At the end of 2017, Dentata came out of an "extremely abusive relationship" and has been "mostly celibate" since then. She moved back to L.A., began performing as the Dana Dentata we know her as today, and by her third or fourth show, girls began calling her "daddy." "I started to think about why," she says, "and I felt it's because I present my sexuality and my power in a very masculine way, so it's resonating as masculine energy, which I love."
She's since fully embraced her "daddy" persona, reclaiming it as a non-toxic archetype "in the way that, you know, some crayons are non-toxic." Now, you'll often find daddy Dentata with a "demon" — a rotation of men she impounds in prosthetics — who are made to endure a cosmetic discomfort similar to the ones imposed on her as a model. Objectifying men is both one of Dentata's joys, as well as a flaw. "I'm, like, extremely straight," she says. "I sort of wish I could be hypnotized out of it." Her heterosexuality is so hardcore, in fact, that the thought of having sex with women actively repulses her. "I think women are beautiful as pieces of art, but once I had to make out with a girl in a movie and they had to cut it from the movie because I couldn't do it. The whole time I was like, Eurgh! Eurgh!"
Men, for Dentata, are there to be curbed towards her will. Her signing to Roadrunner — which for the past 30 years has been "a stagnant bro-fest," she says — was deliberate. She's working to create a giant shift structurally, as well as intimately. That begins with ensuring her own safety first. "It's been really hard for me to go into the studio," she says, "because when I go to these sessions, everything I wanna sing about and talk about is my trauma. So it's kinda hard to go and sit with some dumbass 22-year-old boy who's like, 'Yaaaaahh,' and I'm wanting to talk about some profound levels of pain and misogyny." Dentata's yet to feel safe in the studio, "which is why my music and lyrics are the way they are because I'm trolling the producer."

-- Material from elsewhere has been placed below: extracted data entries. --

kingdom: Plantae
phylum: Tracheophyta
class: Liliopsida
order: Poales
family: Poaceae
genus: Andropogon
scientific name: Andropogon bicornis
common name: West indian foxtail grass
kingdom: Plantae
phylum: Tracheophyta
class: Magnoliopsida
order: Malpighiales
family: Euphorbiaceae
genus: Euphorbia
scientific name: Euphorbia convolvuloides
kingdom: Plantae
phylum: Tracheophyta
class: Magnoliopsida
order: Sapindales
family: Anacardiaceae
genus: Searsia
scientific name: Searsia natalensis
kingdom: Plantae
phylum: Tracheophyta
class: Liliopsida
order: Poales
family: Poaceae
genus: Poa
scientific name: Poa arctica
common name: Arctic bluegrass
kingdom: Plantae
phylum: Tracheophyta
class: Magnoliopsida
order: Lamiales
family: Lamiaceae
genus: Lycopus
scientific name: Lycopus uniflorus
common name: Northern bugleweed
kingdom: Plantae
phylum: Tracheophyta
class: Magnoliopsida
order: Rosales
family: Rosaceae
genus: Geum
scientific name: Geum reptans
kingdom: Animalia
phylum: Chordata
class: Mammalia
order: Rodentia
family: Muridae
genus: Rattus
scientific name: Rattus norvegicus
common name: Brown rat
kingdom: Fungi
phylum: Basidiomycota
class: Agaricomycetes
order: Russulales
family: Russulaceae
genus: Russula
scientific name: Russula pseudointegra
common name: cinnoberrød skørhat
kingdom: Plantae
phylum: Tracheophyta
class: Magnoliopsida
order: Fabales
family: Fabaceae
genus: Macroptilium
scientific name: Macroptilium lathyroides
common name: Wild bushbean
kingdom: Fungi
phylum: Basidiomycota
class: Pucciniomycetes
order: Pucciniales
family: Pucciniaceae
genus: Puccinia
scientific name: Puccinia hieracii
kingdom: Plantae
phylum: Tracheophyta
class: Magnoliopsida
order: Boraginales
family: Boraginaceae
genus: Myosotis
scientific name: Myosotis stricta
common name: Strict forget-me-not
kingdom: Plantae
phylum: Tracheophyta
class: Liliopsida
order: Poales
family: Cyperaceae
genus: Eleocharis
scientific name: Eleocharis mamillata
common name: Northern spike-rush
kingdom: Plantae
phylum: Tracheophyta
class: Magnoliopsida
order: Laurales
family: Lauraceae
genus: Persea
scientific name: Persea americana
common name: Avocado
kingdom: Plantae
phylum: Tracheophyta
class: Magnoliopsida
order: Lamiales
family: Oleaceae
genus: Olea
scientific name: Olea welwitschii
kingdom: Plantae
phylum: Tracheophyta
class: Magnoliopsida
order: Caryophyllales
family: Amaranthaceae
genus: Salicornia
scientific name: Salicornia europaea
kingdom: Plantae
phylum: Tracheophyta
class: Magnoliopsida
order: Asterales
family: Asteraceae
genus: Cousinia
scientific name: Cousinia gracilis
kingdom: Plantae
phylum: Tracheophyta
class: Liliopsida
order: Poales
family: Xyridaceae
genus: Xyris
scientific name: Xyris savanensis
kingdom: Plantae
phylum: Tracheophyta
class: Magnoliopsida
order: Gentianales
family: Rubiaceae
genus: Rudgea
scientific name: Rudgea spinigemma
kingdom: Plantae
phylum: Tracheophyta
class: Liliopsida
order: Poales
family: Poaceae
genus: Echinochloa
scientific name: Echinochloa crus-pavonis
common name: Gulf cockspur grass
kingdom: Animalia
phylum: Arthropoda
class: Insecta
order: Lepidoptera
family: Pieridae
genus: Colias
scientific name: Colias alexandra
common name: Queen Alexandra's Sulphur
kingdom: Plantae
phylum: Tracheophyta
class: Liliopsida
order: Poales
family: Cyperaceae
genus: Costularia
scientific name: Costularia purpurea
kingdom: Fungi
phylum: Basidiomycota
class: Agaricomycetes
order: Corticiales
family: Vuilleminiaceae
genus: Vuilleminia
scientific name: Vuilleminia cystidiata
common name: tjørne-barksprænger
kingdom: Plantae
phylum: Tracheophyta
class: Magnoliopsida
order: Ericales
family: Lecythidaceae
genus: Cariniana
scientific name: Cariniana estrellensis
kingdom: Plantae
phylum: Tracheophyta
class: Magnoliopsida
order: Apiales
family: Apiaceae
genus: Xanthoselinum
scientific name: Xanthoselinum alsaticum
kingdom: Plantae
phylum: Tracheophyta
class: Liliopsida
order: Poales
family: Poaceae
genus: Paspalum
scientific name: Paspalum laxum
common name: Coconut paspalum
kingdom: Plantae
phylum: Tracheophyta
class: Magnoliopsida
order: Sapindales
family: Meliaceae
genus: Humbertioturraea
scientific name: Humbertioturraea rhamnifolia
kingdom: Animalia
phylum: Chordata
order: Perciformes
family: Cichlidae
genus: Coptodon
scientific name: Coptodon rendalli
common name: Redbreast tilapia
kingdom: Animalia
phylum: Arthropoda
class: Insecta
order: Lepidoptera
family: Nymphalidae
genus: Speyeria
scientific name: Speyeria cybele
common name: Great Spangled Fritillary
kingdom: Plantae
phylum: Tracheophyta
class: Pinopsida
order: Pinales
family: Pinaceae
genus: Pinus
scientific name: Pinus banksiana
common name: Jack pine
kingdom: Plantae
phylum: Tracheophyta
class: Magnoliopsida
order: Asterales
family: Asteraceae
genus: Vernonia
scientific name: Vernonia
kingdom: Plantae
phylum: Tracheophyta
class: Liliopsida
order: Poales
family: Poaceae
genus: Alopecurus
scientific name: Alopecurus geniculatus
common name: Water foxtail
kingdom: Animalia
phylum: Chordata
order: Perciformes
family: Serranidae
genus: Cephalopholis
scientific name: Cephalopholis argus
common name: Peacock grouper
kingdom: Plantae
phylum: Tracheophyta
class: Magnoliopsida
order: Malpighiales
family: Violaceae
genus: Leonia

Still, this is the closest to safety Dentata's ever been. This is the first time Dentata's able to create outside of survival mode, when every moment feels like clinging onto life with bloody claws. Dentata's found comfort, she's embracing stillness, and because of that, she's about to make the greatest art of her life. "I'm working on an album right now," she confirms. "I am so many things, and I wanna have all of those elements on this album. I wanna sing, I wanna scream, I wanna whisper. I wanna do everything."